So there are the mentioned tech like SPF,DMARC, DKIM, BIMI as ways to “verify” legitimate emails. I think the 10k foot view is missing here:

Twitter is a closed system. They can verify who they like and whatever illegitimate activity, provided they can detect it, they can shut it down. Nothing on the system, no message ever leaves the confines of the closed Twitter system.

Email is not like this, at all. At its core, it’s just a standard way to send messages across the internet, from one system to another, systems controlled by anyone. Microsoft, Google, yahoo, your own personal or company email server, anyone can run an email server and send and receive email on the internet.

It really is like the postal system it’s named for. I can send you a letter, write any return address on it I like, and it will be delivered, there is no way for you to know if that “from address” is real, nor did the postal worker look inside the message to see what is in there, they just deliver it. That’s the original email standard.

All those abbreviations, basically verification methods for the “from”, SPF etc above, are new layers added on top over the years as spam and scams became a problem, for what should be obvious enough problems with the original spec for email.

The reason why those things don’t solve the problems or haven’t yet? There are a few, buy simply put not everyone has implemented them. It only really works if everyone is using the verification methods in their domain. And worse is that you don’t reduce YOUR scam messages by implementing the verification, you reduce the scams sent to other people that would use your domain. For these methods to reduce your own scam emails, you need everyone else to implement the verification technologies.

And further to that…ideally the whole thing works when every email server can say “sorry I don’t accept unverified email without SPF and DKIM!” Then throw the rest away. But you, gmail, Microsoft, nobody can do that today without breaking the whole internet for email, as clueless people are setting up their own domains for new businesses every day and getting email service with no earthly idea that it’s up to them to configure SPF and DKIM signing and DMARC policy, for their main email and every service they use that sends email for their domain, like mailchimp, hubspot, salesforce, line of business apps. This just never gets done for many small businesses.

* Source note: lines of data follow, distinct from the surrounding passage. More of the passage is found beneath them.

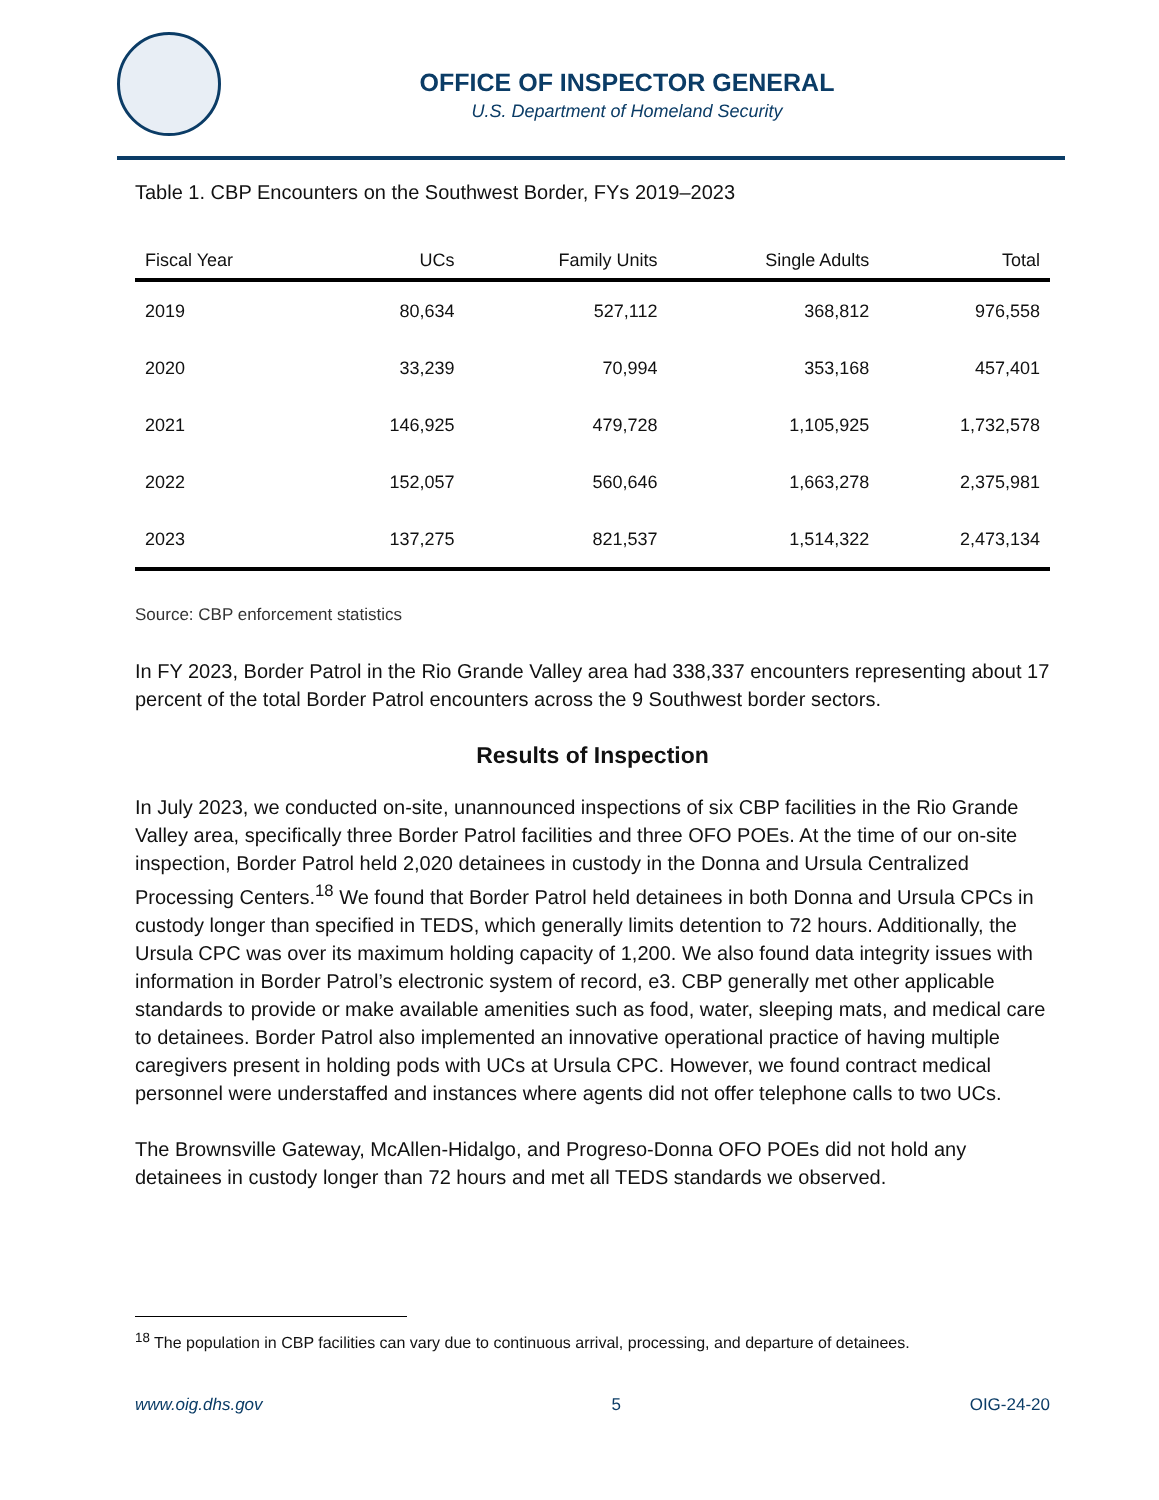OFFICE OF INSPECTOR GENERAL
U.S. Department of Homeland Security
Table 1. CBP Encounters on the Southwest Border, FYs 2019–2023
| Fiscal Year | UCs | Family Units | Single Adults | Total |
| --- | --- | --- | --- | --- |
| 2019 | 80,634 | 527,112 | 368,812 | 976,558 |
| 2020 | 33,239 | 70,994 | 353,168 | 457,401 |
| 2021 | 146,925 | 479,728 | 1,105,925 | 1,732,578 |
| 2022 | 152,057 | 560,646 | 1,663,278 | 2,375,981 |
| 2023 | 137,275 | 821,537 | 1,514,322 | 2,473,134 |
Source: CBP enforcement statistics
In FY 2023, Border Patrol in the Rio Grande Valley area had 338,337 encounters representing about 17 percent of the total Border Patrol encounters across the 9 Southwest border sectors.
Results of Inspection
In July 2023, we conducted on-site, unannounced inspections of six CBP facilities in the Rio Grande Valley area, specifically three Border Patrol facilities and three OFO POEs. At the time of our on-site inspection, Border Patrol held 2,020 detainees in custody in the Donna and Ursula Centralized Processing Centers.<sup>18</sup> We found that Border Patrol held detainees in both Donna and Ursula CPCs in custody longer than specified in TEDS, which generally limits detention to 72 hours. Additionally, the Ursula CPC was over its maximum holding capacity of 1,200. We also found data integrity issues with information in Border Patrol’s electronic system of record, e3. CBP generally met other applicable standards to provide or make available amenities such as food, water, sleeping mats, and medical care to detainees. Border Patrol also implemented an innovative operational practice of having multiple caregivers present in holding pods with UCs at Ursula CPC. However, we found contract medical personnel were understaffed and instances where agents did not offer telephone calls to two UCs.
The Brownsville Gateway, McAllen-Hidalgo, and Progreso-Donna OFO POEs did not hold any detainees in custody longer than 72 hours and met all TEDS standards we observed.
<sup>18</sup> The population in CBP facilities can vary due to continuous arrival, processing, and departure of detainees.
www.oig.dhs.gov 5 OIG-24-20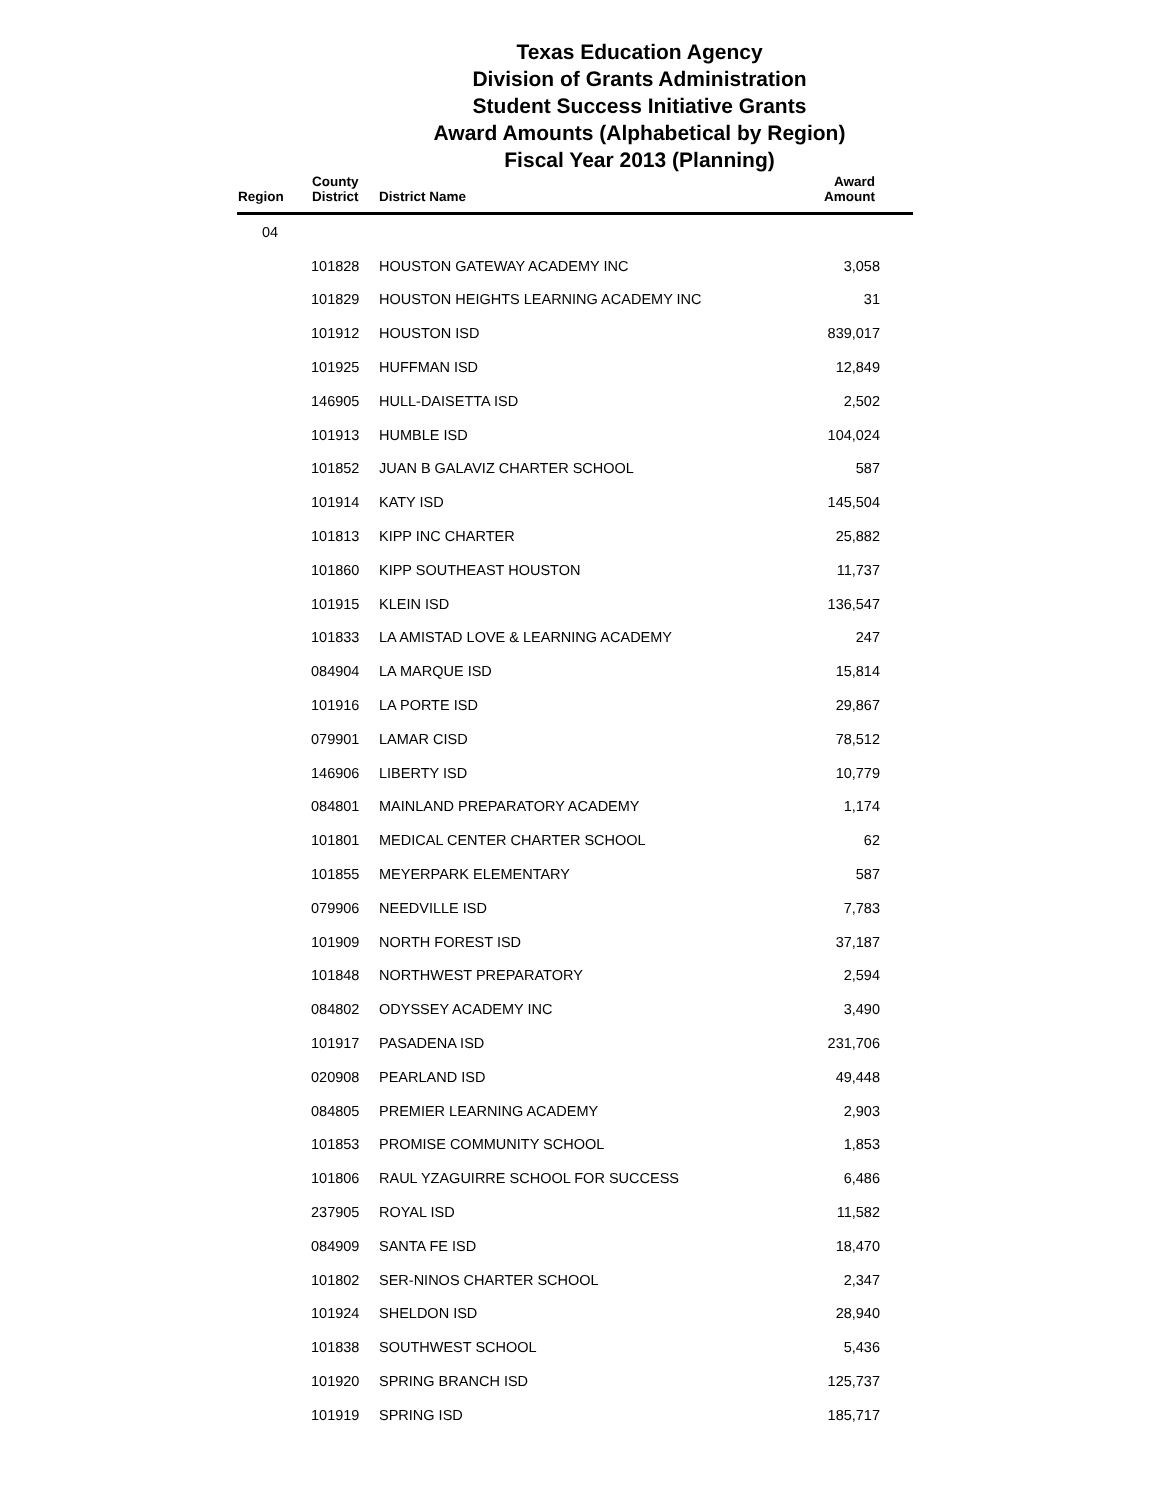Texas Education Agency
Division of Grants Administration
Student Success Initiative Grants
Award Amounts (Alphabetical by Region)
Fiscal Year 2013 (Planning)
| Region | County District | District Name | Award Amount |
| --- | --- | --- | --- |
| 04 | | | |
| | 101828 | HOUSTON GATEWAY ACADEMY INC | 3,058 |
| | 101829 | HOUSTON HEIGHTS LEARNING ACADEMY INC | 31 |
| | 101912 | HOUSTON ISD | 839,017 |
| | 101925 | HUFFMAN ISD | 12,849 |
| | 146905 | HULL-DAISETTA ISD | 2,502 |
| | 101913 | HUMBLE ISD | 104,024 |
| | 101852 | JUAN B GALAVIZ CHARTER SCHOOL | 587 |
| | 101914 | KATY ISD | 145,504 |
| | 101813 | KIPP INC CHARTER | 25,882 |
| | 101860 | KIPP SOUTHEAST HOUSTON | 11,737 |
| | 101915 | KLEIN ISD | 136,547 |
| | 101833 | LA AMISTAD LOVE & LEARNING ACADEMY | 247 |
| | 084904 | LA MARQUE ISD | 15,814 |
| | 101916 | LA PORTE ISD | 29,867 |
| | 079901 | LAMAR CISD | 78,512 |
| | 146906 | LIBERTY ISD | 10,779 |
| | 084801 | MAINLAND PREPARATORY ACADEMY | 1,174 |
| | 101801 | MEDICAL CENTER CHARTER SCHOOL | 62 |
| | 101855 | MEYERPARK ELEMENTARY | 587 |
| | 079906 | NEEDVILLE ISD | 7,783 |
| | 101909 | NORTH FOREST ISD | 37,187 |
| | 101848 | NORTHWEST PREPARATORY | 2,594 |
| | 084802 | ODYSSEY ACADEMY INC | 3,490 |
| | 101917 | PASADENA ISD | 231,706 |
| | 020908 | PEARLAND ISD | 49,448 |
| | 084805 | PREMIER LEARNING ACADEMY | 2,903 |
| | 101853 | PROMISE COMMUNITY SCHOOL | 1,853 |
| | 101806 | RAUL YZAGUIRRE SCHOOL FOR SUCCESS | 6,486 |
| | 237905 | ROYAL ISD | 11,582 |
| | 084909 | SANTA FE ISD | 18,470 |
| | 101802 | SER-NINOS CHARTER SCHOOL | 2,347 |
| | 101924 | SHELDON ISD | 28,940 |
| | 101838 | SOUTHWEST SCHOOL | 5,436 |
| | 101920 | SPRING BRANCH ISD | 125,737 |
| | 101919 | SPRING ISD | 185,717 |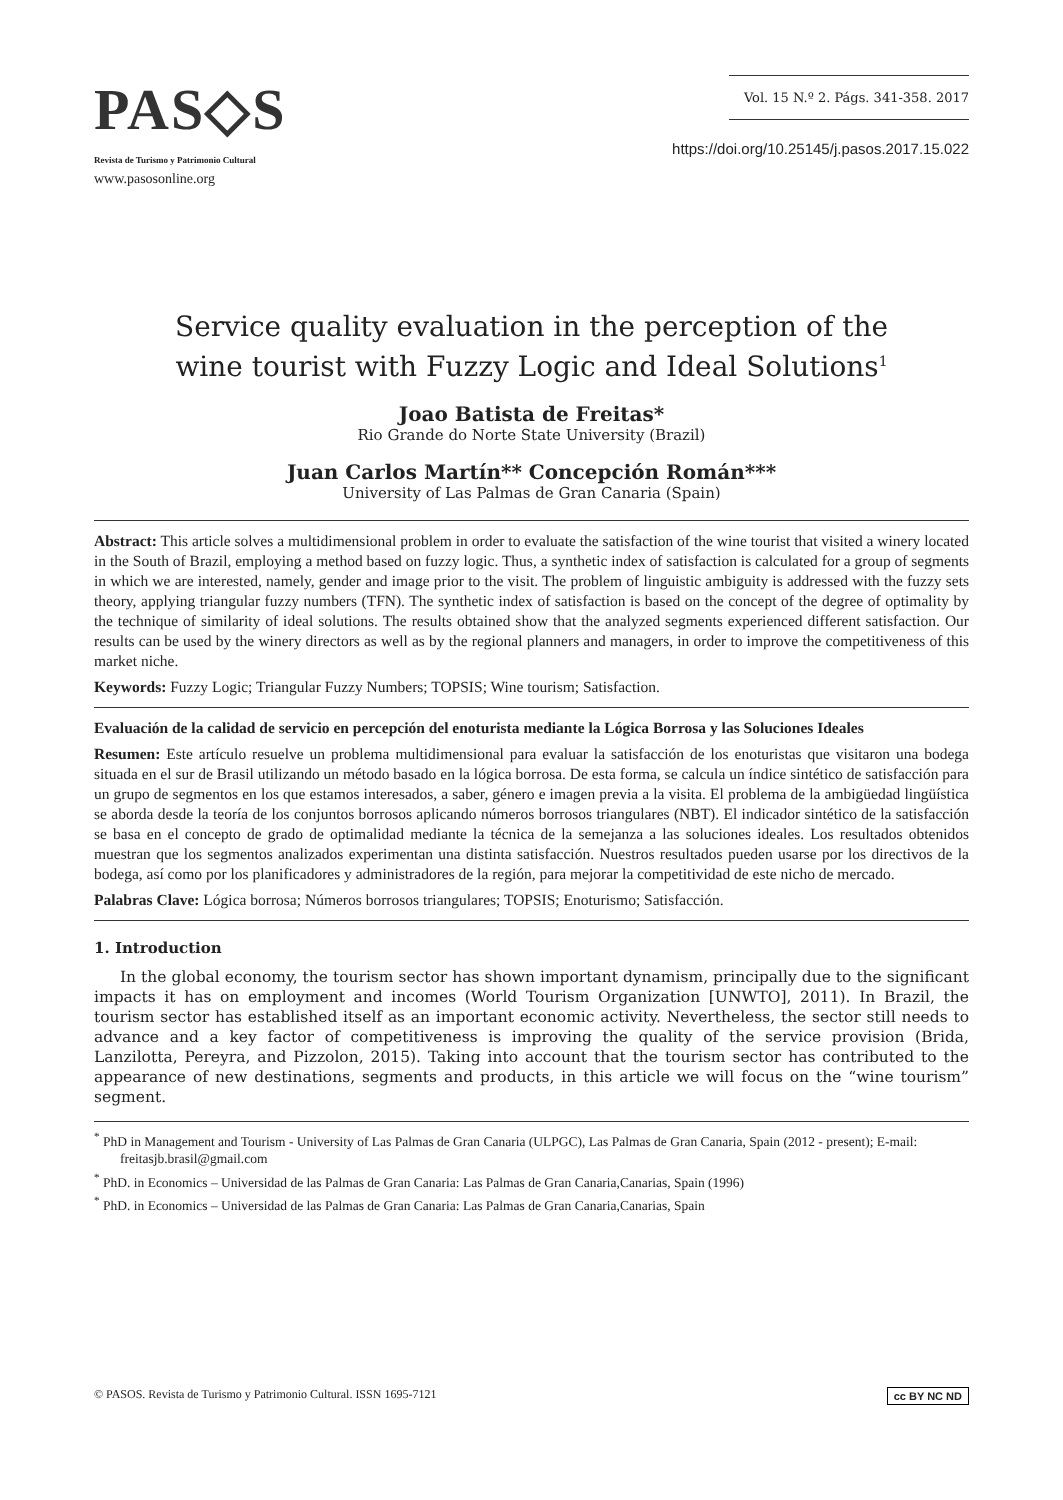PAS◇S
Revista de Turismo y Patrimonio Cultural
www.pasosonline.org
Vol. 15 N.º 2. Págs. 341-358. 2017
https://doi.org/10.25145/j.pasos.2017.15.022
Service quality evaluation in the perception of the
wine tourist with Fuzzy Logic and Ideal Solutions<sup>1</sup>
Joao Batista de Freitas*
Rio Grande do Norte State University (Brazil)
Juan Carlos Martín** Concepción Román***
University of Las Palmas de Gran Canaria (Spain)
Abstract: This article solves a multidimensional problem in order to evaluate the satisfaction of the wine tourist that visited a winery located in the South of Brazil, employing a method based on fuzzy logic. Thus, a synthetic index of satisfaction is calculated for a group of segments in which we are interested, namely, gender and image prior to the visit. The problem of linguistic ambiguity is addressed with the fuzzy sets theory, applying triangular fuzzy numbers (TFN). The synthetic index of satisfaction is based on the concept of the degree of optimality by the technique of similarity of ideal solutions. The results obtained show that the analyzed segments experienced different satisfaction. Our results can be used by the winery directors as well as by the regional planners and managers, in order to improve the competitiveness of this market niche.
Keywords: Fuzzy Logic; Triangular Fuzzy Numbers; TOPSIS; Wine tourism; Satisfaction.
Evaluación de la calidad de servicio en percepción del enoturista mediante la Lógica Borrosa y las Soluciones Ideales
Resumen: Este artículo resuelve un problema multidimensional para evaluar la satisfacción de los enoturistas que visitaron una bodega situada en el sur de Brasil utilizando un método basado en la lógica borrosa. De esta forma, se calcula un índice sintético de satisfacción para un grupo de segmentos en los que estamos interesados, a saber, género e imagen previa a la visita. El problema de la ambigüedad lingüística se aborda desde la teoría de los conjuntos borrosos aplicando números borrosos triangulares (NBT). El indicador sintético de la satisfacción se basa en el concepto de grado de optimalidad mediante la técnica de la semejanza a las soluciones ideales. Los resultados obtenidos muestran que los segmentos analizados experimentan una distinta satisfacción. Nuestros resultados pueden usarse por los directivos de la bodega, así como por los planificadores y administradores de la región, para mejorar la competitividad de este nicho de mercado.
Palabras Clave: Lógica borrosa; Números borrosos triangulares; TOPSIS; Enoturismo; Satisfacción.
1. Introduction
In the global economy, the tourism sector has shown important dynamism, principally due to the significant impacts it has on employment and incomes (World Tourism Organization [UNWTO], 2011). In Brazil, the tourism sector has established itself as an important economic activity. Nevertheless, the sector still needs to advance and a key factor of competitiveness is improving the quality of the service provision (Brida, Lanzilotta, Pereyra, and Pizzolon, 2015). Taking into account that the tourism sector has contributed to the appearance of new destinations, segments and products, in this article we will focus on the “wine tourism” segment.
<sup>*</sup> PhD in Management and Tourism - University of Las Palmas de Gran Canaria (ULPGC), Las Palmas de Gran Canaria, Spain (2012 - present); E-mail: freitasjb.brasil@gmail.com
<sup>*</sup> PhD. in Economics – Universidad de las Palmas de Gran Canaria: Las Palmas de Gran Canaria,Canarias, Spain (1996)
<sup>*</sup> PhD. in Economics – Universidad de las Palmas de Gran Canaria: Las Palmas de Gran Canaria,Canarias, Spain
© PASOS. Revista de Turismo y Patrimonio Cultural. ISSN 1695-7121 cc BY NC ND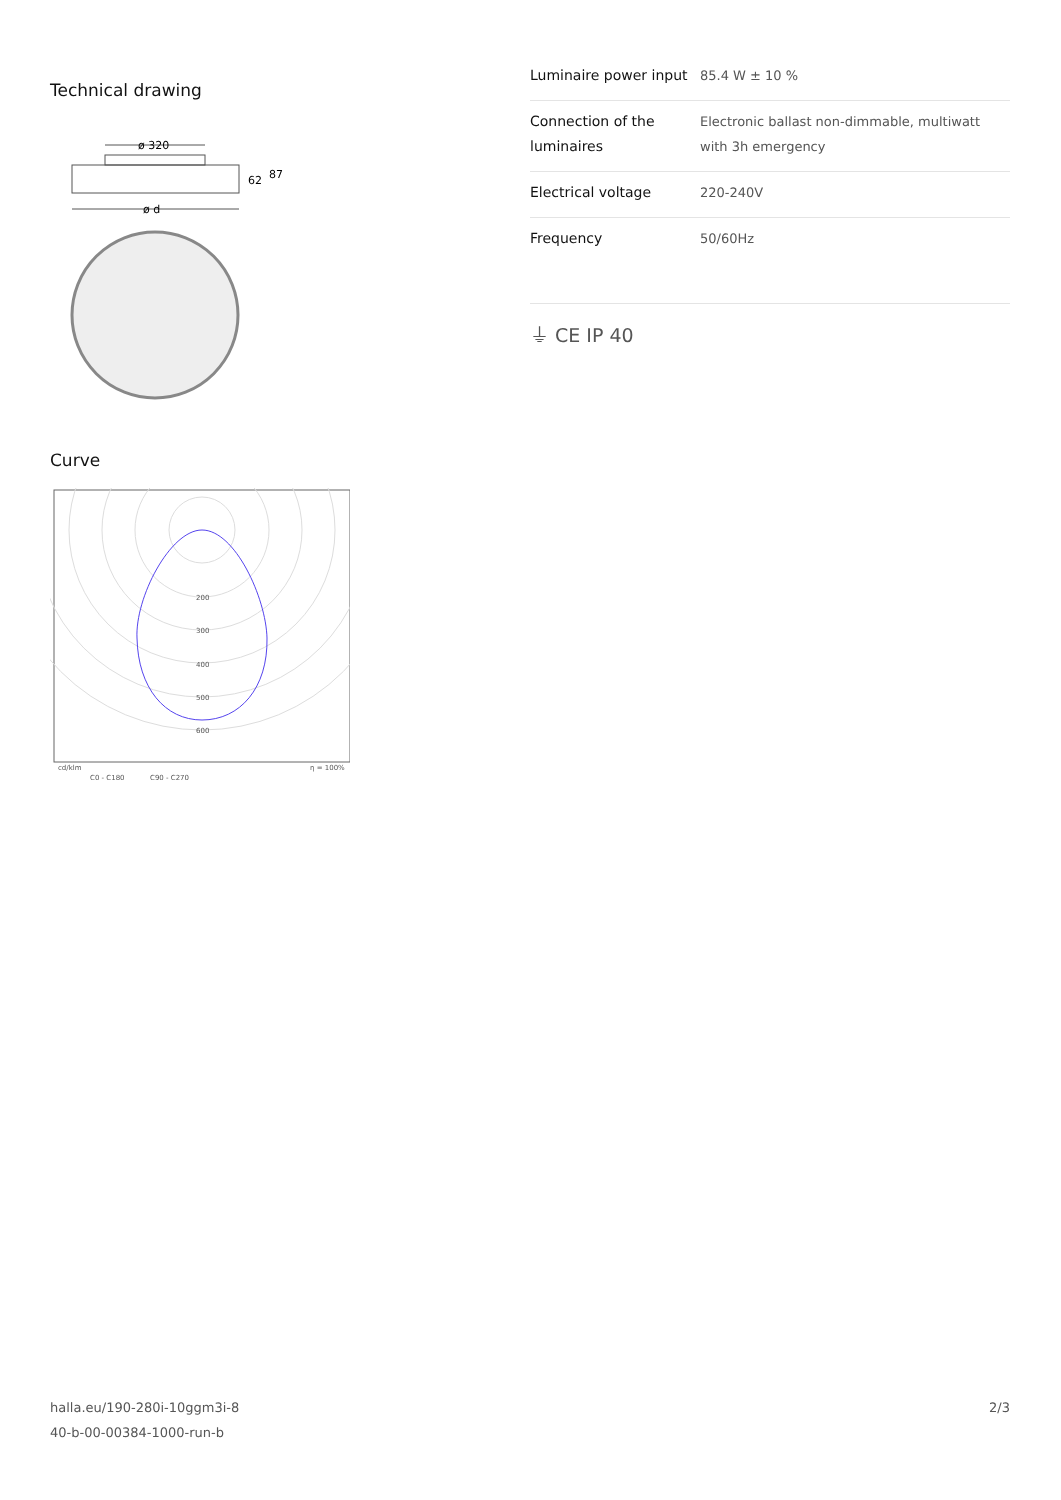Technical drawing
ø 320
62
87
ø d
Curve
200
300
400
500
600
cd/klm
C0 - C180
C90 - C270
η = 100%
| Luminaire power input | 85.4 W ± 10 % |
| Connection of the luminaires | Electronic ballast non-dimmable, multiwatt with 3h emergency |
| Electrical voltage | 220-240V |
| Frequency | 50/60Hz |
⏚ CE IP 40
halla.eu/190-280i-10ggm3i-8
40-b-00-00384-1000-run-b
2/3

The last problem you have is…in a distributed system, what is “legitimate” anyways? Twitter closed system is easy. With email, open distributed system, I can go register PayPalSupport.com or some available domain today, set up email, even set up my SPF, DKIM etc. then send you an email.. that is legit as it gets for email. It’s verified. It’s just that I might fool you into thinking the message is from PayPal. That’s not really an e-mail problem in that case but a human problem.

It’s a wonder email works on a daily basis. Most email is spam, scams and phishing are common. Every email system out there must filter the bad stuff out. All the verifications on a message could fail, but still it could be a “good” email just from a tech challenged business, so content must be scanned by virus engines, AI type systems rate the text and language, image recognition evaluates pictures, links are scanned, on and on. The next message you receive can pass the verifications but yet it’s a phishing message, so the same scanning process must try to detect *that* based on the content. It really is amazing that GMail can mostly pick out the 10-30% of e-mail messages sent to you that are “good” and delete or send the rest to junk.